Questo, infatti, prevede un congelamento dello sviluppo in termini di ricerca della prestazione attraverso il divieto di modifiche alla maggior parte dei componenti. Ma il reparto motori non sta con le mani in mano, come spiega lo stesso Marmorini: "Il nostro lavoro è focalizzato ovviamente su affidabilità e consumi, come detto in precedenza, ma lavoriamo anche insieme ai nostri colleghi del telaio per vedere come migliorare l'installazione del motore e dei suoi accessori in modo da permettere sviluppi in altre aree del pacchetto, come l'aerodinamica, che possono dare prestazione durante la stagione".

Il consumo di carburante è stato uno dei temi al centro dell'attenzione durante l'inverno: "Purtroppo -afferma il tecnico- dalle prime gare è impossibile avere un quadro chiaro della situazione su questo fronte, perché ogni gara è stata in qualche modo influenzata dalle condizioni atmosferiche. Sul bagnato, ad esempio, il consumo diventa più difficile da controllare ed è un fattore meno importante. Possiamo dire di aver svolto un buon lavoro finora, basato su quanto era stato fatto durante i mesi precedenti, ma dobbiamo continuare a lavorare per cercare di migliorare ancora. Una volta che potremo fare un weekend completamente sull'asciutto allora avremo un quadro completo di dove siamo".

La quarta gara della stagione si svolge su un tracciato che non è particolarmente severo per i motori. Marmorini, parlando del teatro della prossima sfida, si esprime in questi termini: "Lo descriverei come un circuito medio: è vero che c'è un rettilineo molto lungo, ma non è un problema particolare per il propulsore. Inoltre, la temperatura dell'aria di solito non è molto elevata, il che rende la vita più facile ai motori".

Le condizioni climatiche avranno un effetto sul comportamento delle gomme. A Shanghai la Bridgestone porterà i due tipi utilizzati in Australia e Malesia, ma con condizioni diverse e su un asfalto dalle caratteristiche differenti. La F10 sarà dotata di alcuni aggiornamenti aerodinamici: uno degli obiettivi della squadra è quello di portare nuovi componenti ad ogni corsa, con l'obiettivo di sviluppare costantemente il pacchetto.

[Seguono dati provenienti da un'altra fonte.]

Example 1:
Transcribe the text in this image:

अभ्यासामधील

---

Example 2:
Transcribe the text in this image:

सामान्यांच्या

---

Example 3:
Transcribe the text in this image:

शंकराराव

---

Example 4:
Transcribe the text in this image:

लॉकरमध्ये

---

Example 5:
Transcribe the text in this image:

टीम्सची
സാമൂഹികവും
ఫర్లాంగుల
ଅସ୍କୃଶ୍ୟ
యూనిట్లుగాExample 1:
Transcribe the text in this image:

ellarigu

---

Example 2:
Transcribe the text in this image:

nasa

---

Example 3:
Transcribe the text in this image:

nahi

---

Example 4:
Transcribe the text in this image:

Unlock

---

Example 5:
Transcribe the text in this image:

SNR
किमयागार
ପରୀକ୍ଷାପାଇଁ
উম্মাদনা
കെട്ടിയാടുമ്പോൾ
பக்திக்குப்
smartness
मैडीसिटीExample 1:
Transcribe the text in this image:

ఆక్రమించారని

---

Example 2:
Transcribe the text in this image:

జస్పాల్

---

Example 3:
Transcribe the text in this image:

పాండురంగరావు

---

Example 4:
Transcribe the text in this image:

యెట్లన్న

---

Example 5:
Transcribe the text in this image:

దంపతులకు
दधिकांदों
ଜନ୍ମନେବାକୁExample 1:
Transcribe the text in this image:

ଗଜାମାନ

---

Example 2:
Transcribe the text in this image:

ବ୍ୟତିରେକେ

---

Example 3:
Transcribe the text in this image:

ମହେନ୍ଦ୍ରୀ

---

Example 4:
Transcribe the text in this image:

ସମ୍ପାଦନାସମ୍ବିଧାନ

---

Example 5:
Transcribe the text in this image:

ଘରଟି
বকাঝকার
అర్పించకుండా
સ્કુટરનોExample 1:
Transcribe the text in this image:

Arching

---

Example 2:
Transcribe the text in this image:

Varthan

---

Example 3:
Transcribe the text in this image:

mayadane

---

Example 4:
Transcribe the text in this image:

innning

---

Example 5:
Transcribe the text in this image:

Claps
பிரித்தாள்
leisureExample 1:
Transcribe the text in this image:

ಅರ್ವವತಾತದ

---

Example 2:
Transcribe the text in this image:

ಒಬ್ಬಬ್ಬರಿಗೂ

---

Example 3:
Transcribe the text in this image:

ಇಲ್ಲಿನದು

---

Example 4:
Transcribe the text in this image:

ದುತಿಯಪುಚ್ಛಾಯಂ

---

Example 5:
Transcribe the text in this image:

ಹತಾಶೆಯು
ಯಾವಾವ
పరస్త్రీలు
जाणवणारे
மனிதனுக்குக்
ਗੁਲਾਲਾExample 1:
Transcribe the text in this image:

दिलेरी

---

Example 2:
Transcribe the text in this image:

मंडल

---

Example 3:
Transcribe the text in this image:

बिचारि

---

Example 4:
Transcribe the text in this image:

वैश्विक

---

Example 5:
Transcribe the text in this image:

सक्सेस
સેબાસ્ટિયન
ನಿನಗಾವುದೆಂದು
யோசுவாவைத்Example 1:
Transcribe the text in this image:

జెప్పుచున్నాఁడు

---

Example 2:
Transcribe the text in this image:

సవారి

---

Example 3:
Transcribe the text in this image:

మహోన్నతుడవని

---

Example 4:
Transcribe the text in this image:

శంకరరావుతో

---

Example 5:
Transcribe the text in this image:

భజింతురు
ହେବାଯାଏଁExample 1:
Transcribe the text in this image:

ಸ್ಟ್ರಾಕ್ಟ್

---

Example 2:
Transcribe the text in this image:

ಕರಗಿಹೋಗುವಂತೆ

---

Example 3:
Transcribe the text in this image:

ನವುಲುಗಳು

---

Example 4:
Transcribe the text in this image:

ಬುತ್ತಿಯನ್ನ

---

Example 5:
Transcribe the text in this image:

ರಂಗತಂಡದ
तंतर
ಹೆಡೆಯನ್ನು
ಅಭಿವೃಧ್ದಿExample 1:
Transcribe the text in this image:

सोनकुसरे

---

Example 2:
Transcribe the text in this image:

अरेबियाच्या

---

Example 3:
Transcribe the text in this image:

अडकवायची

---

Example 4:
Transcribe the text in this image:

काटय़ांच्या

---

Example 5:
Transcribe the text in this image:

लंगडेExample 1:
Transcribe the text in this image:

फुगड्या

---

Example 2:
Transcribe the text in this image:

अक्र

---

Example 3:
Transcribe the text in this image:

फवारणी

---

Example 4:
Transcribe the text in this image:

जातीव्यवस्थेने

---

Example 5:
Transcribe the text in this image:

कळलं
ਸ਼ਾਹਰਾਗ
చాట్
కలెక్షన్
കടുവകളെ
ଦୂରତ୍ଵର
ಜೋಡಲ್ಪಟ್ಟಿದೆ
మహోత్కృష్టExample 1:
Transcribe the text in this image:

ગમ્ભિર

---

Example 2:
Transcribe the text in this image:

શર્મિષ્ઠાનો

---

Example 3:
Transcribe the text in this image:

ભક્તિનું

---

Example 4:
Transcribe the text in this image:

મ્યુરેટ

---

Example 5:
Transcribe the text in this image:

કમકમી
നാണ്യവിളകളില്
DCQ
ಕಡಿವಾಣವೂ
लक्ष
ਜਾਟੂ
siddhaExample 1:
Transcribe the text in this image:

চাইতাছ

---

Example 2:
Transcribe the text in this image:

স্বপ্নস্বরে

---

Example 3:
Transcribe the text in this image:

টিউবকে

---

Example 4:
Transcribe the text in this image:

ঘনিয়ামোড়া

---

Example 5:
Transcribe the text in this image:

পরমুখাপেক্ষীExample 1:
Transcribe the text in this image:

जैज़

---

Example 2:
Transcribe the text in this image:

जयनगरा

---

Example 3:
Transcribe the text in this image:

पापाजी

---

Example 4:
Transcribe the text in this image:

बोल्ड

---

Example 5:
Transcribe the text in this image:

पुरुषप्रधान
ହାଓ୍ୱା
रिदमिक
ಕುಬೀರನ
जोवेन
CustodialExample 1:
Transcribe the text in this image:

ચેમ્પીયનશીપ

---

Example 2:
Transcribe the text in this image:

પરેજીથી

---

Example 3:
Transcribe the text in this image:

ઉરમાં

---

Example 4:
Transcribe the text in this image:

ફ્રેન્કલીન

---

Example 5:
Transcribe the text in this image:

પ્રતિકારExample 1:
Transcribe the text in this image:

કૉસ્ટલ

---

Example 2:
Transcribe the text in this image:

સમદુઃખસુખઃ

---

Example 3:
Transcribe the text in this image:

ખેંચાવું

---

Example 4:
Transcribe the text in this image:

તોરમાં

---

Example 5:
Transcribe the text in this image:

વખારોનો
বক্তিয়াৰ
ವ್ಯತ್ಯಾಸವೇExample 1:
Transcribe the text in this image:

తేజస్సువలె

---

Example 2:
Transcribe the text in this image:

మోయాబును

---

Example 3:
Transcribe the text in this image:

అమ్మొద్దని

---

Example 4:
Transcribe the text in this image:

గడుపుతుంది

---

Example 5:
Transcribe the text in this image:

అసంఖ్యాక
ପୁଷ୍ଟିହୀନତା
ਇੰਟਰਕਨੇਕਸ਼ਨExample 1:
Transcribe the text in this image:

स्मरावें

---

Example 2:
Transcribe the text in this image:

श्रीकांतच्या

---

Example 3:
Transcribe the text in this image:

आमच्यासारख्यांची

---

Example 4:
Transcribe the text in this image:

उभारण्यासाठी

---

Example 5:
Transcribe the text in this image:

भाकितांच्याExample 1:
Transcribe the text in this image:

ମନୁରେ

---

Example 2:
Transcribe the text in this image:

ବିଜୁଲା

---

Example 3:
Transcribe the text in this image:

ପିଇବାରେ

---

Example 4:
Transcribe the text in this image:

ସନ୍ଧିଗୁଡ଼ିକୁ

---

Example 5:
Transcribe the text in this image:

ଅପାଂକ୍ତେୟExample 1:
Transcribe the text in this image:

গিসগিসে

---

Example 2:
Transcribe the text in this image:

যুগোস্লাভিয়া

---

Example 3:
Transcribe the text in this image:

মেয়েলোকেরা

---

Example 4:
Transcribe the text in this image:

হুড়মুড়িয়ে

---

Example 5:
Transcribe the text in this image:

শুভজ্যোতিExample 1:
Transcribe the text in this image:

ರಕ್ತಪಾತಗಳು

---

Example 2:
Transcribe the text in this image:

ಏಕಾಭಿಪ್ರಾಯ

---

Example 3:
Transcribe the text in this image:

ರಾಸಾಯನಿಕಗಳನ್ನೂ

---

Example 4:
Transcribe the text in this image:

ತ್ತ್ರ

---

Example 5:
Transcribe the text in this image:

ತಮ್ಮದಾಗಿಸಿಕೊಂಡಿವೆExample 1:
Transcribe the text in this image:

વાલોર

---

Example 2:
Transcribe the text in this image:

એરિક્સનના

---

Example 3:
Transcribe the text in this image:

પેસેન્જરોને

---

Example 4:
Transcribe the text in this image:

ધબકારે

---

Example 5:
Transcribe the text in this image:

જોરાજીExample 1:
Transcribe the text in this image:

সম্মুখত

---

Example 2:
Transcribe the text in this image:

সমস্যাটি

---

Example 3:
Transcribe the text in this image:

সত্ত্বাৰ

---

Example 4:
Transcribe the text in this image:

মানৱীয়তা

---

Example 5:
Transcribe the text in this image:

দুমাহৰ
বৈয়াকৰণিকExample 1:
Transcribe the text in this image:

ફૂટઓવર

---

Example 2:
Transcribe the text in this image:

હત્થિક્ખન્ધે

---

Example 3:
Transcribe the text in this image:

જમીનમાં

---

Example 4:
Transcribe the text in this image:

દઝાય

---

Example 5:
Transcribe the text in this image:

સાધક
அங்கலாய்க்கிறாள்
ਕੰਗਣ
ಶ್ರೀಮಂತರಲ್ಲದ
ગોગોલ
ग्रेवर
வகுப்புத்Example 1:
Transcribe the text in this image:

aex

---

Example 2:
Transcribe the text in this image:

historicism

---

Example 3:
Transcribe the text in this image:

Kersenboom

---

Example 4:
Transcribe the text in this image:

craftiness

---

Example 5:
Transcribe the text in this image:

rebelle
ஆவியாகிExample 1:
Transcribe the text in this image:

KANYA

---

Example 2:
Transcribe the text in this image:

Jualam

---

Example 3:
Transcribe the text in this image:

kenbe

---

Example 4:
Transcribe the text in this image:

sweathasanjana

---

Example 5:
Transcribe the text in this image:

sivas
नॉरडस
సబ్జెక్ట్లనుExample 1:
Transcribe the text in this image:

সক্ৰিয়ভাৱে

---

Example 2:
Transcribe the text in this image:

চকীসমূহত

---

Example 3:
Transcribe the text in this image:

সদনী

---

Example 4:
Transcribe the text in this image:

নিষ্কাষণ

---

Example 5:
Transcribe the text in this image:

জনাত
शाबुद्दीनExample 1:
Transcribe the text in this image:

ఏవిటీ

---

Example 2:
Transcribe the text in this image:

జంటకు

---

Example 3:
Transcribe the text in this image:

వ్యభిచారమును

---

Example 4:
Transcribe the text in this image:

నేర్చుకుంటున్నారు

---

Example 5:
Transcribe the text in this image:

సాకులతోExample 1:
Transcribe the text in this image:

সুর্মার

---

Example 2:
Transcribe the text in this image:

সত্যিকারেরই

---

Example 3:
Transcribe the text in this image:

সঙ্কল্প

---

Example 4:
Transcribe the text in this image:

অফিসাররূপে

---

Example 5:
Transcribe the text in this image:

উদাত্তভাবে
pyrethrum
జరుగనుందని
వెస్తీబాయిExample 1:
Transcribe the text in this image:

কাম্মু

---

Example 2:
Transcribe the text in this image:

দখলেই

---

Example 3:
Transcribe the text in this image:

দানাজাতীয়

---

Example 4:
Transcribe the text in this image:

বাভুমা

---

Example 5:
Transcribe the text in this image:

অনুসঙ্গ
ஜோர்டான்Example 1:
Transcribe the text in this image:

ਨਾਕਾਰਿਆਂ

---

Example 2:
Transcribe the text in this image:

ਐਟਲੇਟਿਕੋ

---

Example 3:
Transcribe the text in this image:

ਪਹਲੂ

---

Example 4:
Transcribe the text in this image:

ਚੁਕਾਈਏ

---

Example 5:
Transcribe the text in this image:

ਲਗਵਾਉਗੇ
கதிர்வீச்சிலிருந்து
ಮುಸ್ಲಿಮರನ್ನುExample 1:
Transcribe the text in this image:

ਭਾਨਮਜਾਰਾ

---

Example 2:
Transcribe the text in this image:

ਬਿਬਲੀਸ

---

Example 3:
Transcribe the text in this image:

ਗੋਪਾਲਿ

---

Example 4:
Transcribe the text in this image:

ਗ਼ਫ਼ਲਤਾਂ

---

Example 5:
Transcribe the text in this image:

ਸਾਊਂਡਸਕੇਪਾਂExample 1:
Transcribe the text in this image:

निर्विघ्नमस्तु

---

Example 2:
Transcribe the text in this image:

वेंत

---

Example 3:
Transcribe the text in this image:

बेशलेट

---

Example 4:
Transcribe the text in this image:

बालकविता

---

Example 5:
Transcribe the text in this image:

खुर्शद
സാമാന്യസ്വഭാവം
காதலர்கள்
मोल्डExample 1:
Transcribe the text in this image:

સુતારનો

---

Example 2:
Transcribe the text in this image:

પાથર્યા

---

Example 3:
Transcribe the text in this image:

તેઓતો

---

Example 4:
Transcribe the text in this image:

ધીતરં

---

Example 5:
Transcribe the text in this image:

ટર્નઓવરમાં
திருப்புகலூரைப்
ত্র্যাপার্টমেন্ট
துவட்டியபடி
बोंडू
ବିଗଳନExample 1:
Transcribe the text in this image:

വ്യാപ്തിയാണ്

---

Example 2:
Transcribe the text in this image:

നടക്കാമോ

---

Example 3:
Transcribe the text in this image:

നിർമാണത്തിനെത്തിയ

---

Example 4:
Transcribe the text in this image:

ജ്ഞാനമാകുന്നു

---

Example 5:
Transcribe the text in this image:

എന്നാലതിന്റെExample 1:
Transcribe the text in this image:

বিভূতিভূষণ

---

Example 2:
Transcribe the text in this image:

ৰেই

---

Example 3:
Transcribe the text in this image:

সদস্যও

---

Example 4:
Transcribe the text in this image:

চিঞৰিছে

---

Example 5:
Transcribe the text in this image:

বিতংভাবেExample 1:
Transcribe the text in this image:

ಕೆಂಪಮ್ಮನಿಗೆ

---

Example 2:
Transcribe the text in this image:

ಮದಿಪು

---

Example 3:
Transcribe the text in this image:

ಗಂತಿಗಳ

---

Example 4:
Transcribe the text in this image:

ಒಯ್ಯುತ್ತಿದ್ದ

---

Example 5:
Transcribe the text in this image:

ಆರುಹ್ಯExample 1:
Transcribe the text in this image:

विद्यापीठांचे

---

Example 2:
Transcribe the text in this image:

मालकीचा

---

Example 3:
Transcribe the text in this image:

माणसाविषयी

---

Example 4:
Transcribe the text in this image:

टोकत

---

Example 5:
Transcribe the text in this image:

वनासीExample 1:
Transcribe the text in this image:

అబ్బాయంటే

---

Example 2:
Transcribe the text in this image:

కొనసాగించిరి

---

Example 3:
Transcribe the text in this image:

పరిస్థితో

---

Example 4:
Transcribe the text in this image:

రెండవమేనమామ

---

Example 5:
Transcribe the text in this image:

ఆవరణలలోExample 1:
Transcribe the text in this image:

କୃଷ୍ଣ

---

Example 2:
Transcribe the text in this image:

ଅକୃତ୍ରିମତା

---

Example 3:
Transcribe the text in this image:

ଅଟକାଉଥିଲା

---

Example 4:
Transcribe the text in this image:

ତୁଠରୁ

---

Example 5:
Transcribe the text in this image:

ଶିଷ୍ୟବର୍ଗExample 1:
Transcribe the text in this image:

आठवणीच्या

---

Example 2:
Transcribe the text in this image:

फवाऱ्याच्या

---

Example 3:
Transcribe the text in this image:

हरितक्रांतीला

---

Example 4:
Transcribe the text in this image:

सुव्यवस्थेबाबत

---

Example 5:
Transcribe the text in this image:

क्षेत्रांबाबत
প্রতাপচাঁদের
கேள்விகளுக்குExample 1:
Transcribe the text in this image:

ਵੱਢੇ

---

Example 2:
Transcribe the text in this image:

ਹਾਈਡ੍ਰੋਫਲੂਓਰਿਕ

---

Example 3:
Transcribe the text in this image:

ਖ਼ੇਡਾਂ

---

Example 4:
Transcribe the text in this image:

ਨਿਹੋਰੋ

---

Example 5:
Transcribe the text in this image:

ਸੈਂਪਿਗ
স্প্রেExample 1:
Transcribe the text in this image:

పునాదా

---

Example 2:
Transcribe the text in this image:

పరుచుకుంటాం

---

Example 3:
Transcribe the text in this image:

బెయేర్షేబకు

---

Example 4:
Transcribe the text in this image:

Lo Shanghai International Circuit sarà stato oscurato in termini di spettacolarità dai nuovi circuiti di Singapore e Abu Dhabi, ma l'impianto che ospita sin dall'inizio il Gran Premio della Cina resta sicuramente il più grande nel panorama dell'automobilismo sportivo mondiale. La Scuderia vinse grazie a Rubens Barrichello l'edizione inaugurale del 2004 e ha conquistato il successo anche nel 2006 con Michael Schumacher e l'anno successivo con Kimi Raikkonen. Dei piloti attuali, Fernando Alonso ha conquistato la vittoria nel 2005 con la Renault mentre Felipe Massa è stato due volte sul podio: terzo nel 2007, secondo nel 2008.

La Cina resta un mercato molto importante per la Ferrari, tanto è vero che qui, nella settimana successiva al Gran Premio, sarà presentata in occasione del Salone dell'Automobile di Pechino l'ultima nata della Casa di Maranello, la 599 GTO.